Supplied records:
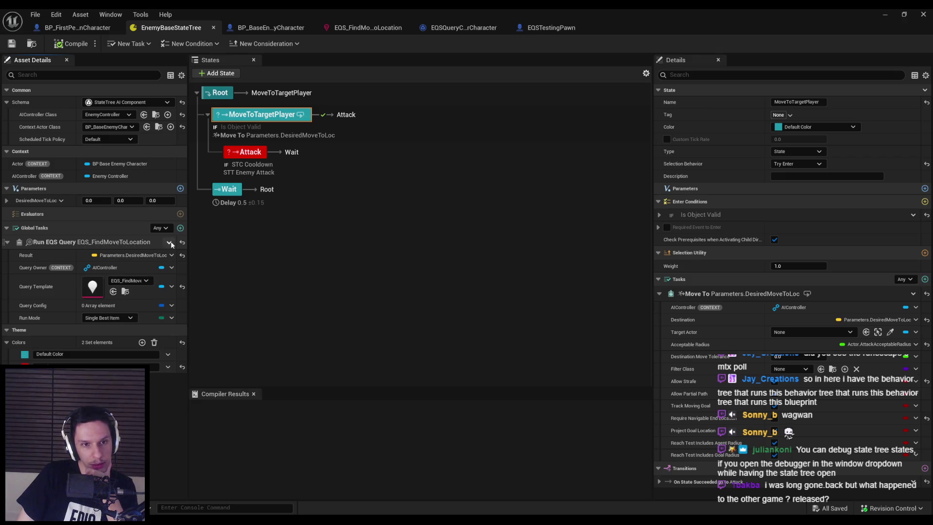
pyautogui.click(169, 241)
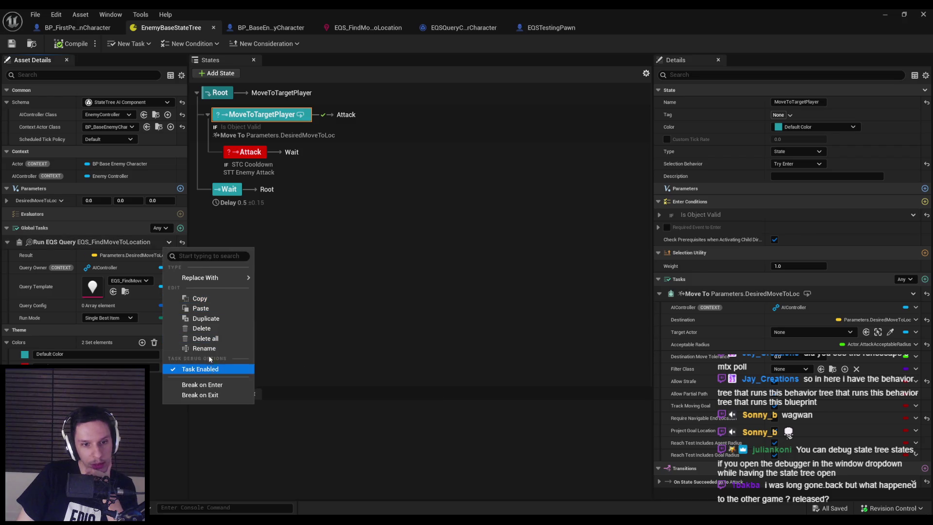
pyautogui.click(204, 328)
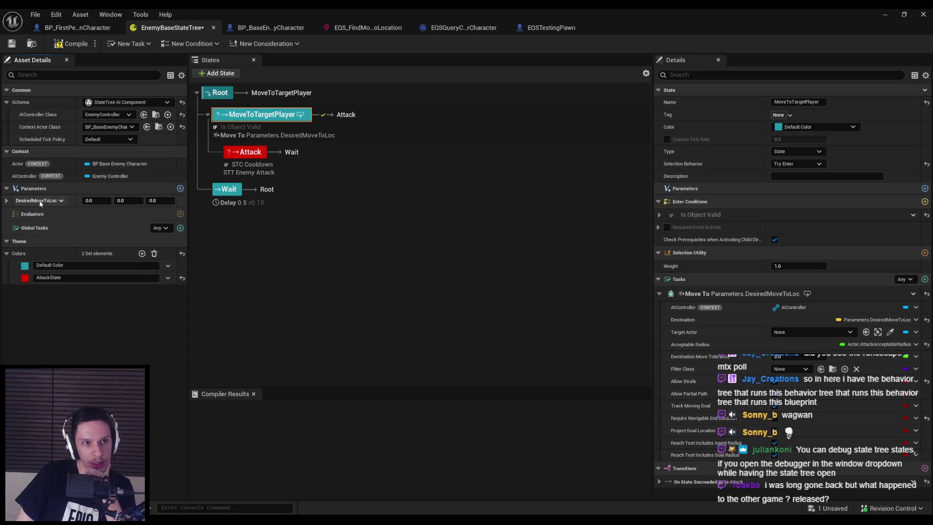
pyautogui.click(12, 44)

==

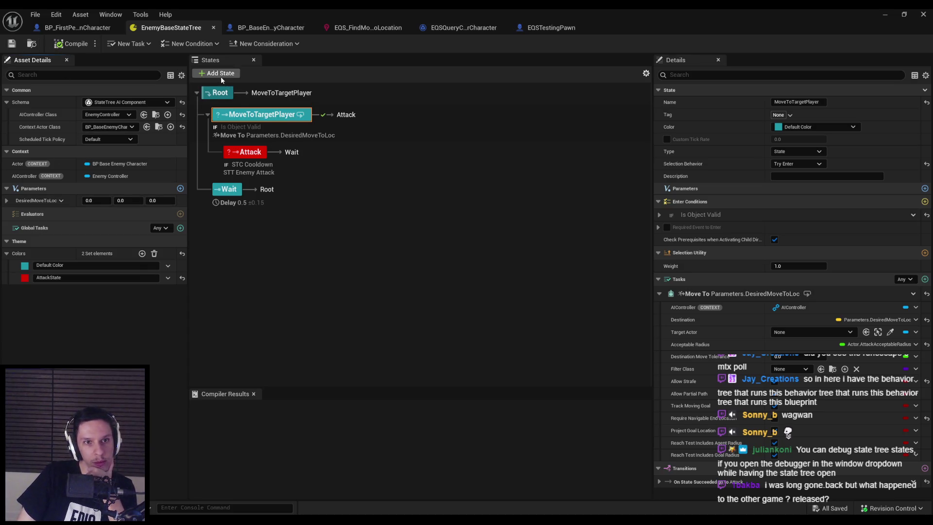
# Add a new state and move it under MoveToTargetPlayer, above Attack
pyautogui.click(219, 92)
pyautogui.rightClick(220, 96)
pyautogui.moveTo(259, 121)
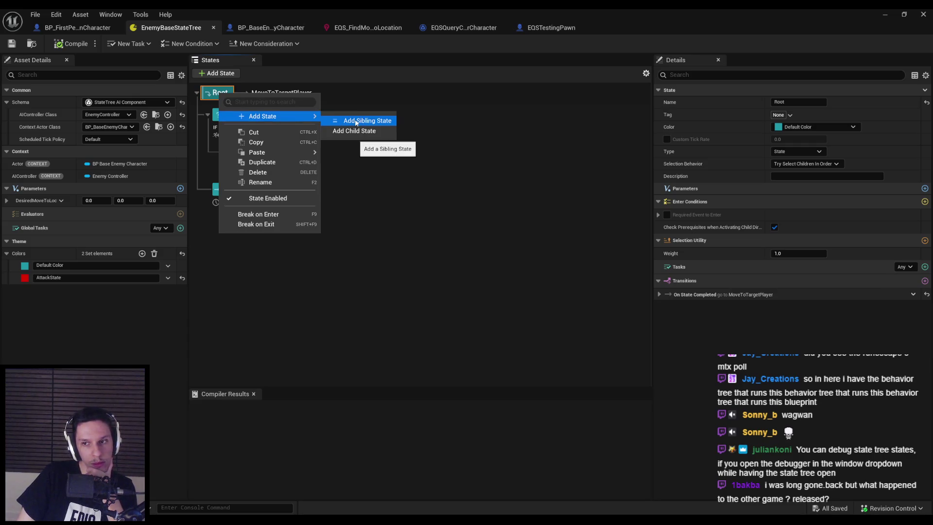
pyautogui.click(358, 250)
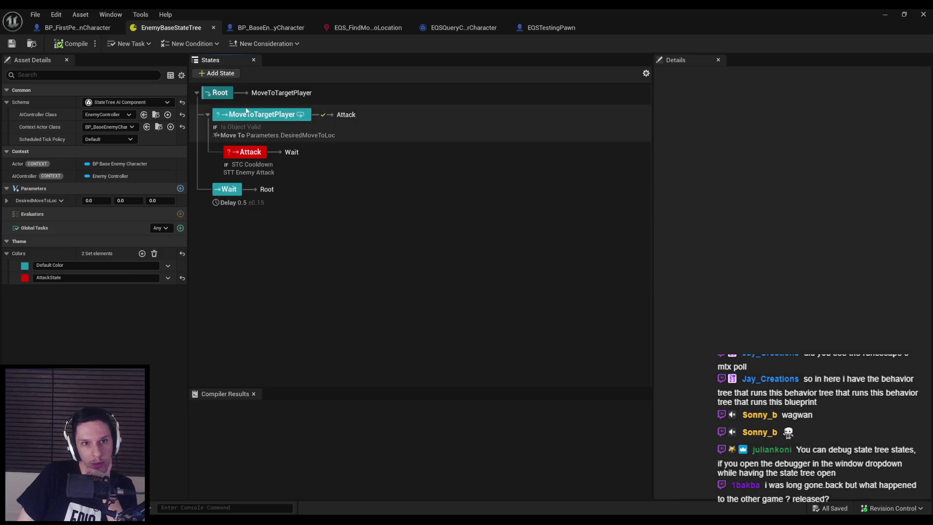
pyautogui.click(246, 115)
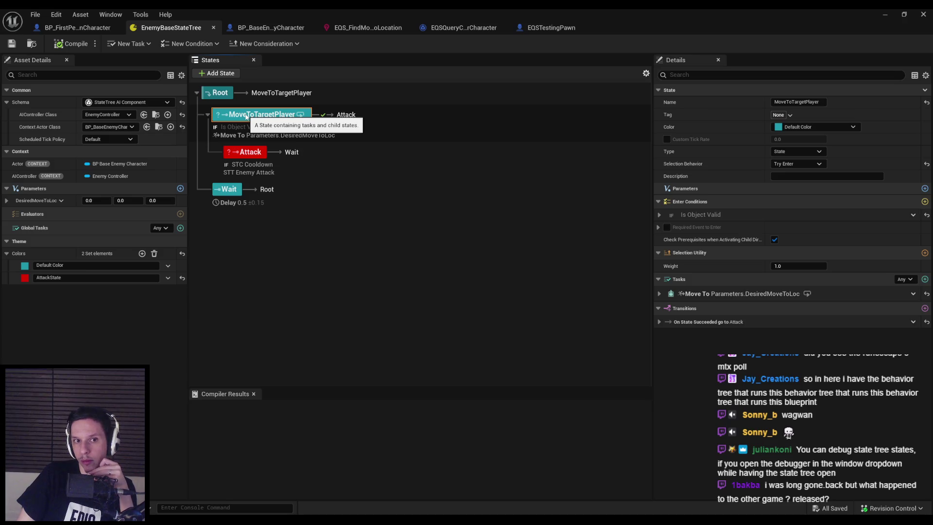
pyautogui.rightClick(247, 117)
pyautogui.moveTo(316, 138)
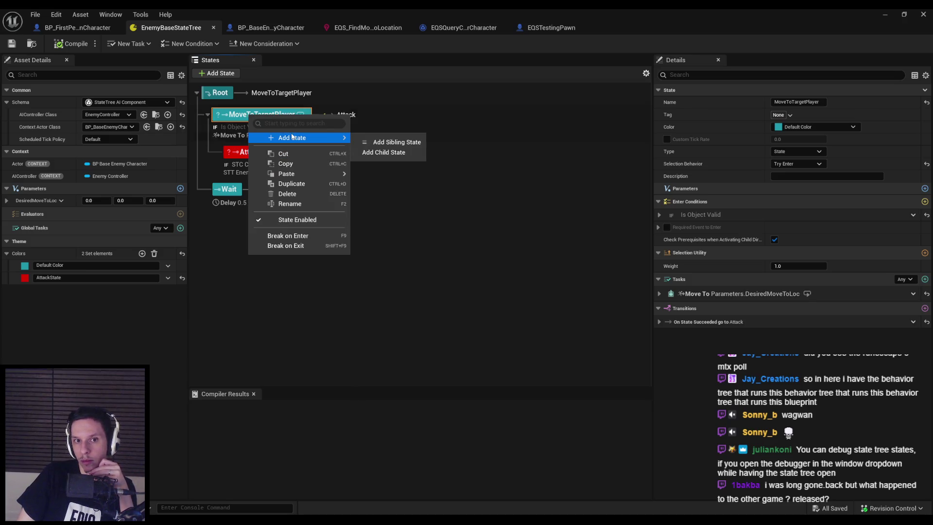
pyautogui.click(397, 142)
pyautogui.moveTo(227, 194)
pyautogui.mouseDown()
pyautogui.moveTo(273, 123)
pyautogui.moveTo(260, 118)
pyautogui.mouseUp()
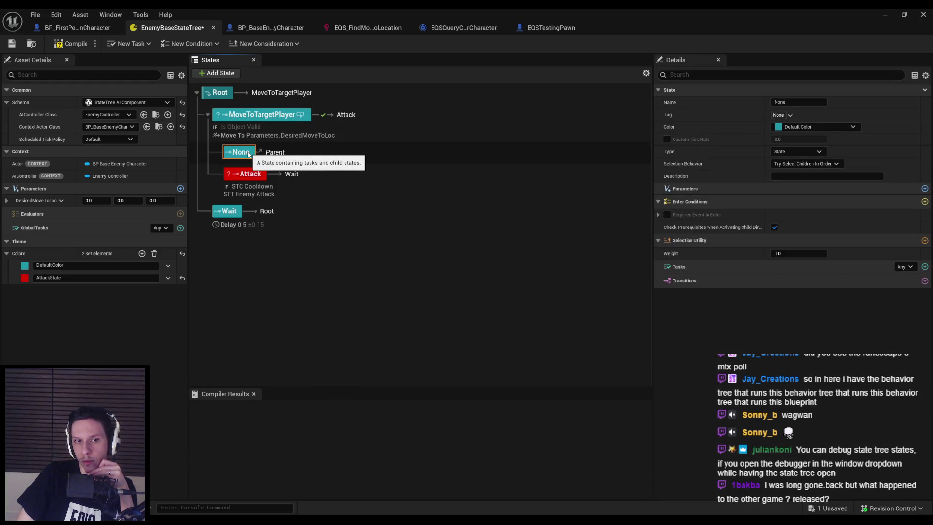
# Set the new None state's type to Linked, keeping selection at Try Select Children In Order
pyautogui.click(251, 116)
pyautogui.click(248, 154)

Exercise goal: Start with the line with "# Add a new" in the listing above and stop after the line with "pyautogui.click(248, 154)". Write out exactly the lines in that stretch and no others, without pictures.

Response box:
# Add a new state and move it under MoveToTargetPlayer, above Attack
pyautogui.click(219, 92)
pyautogui.rightClick(220, 96)
pyautogui.moveTo(259, 121)
pyautogui.click(358, 250)
pyautogui.click(246, 115)
pyautogui.rightClick(247, 117)
pyautogui.moveTo(316, 138)
pyautogui.click(397, 142)
pyautogui.moveTo(227, 194)
pyautogui.mouseDown()
pyautogui.moveTo(273, 123)
pyautogui.moveTo(260, 118)
pyautogui.mouseUp()
# Set the new None state's type to Linked, keeping selection at Try Select Children In Order
pyautogui.click(251, 116)
pyautogui.click(248, 154)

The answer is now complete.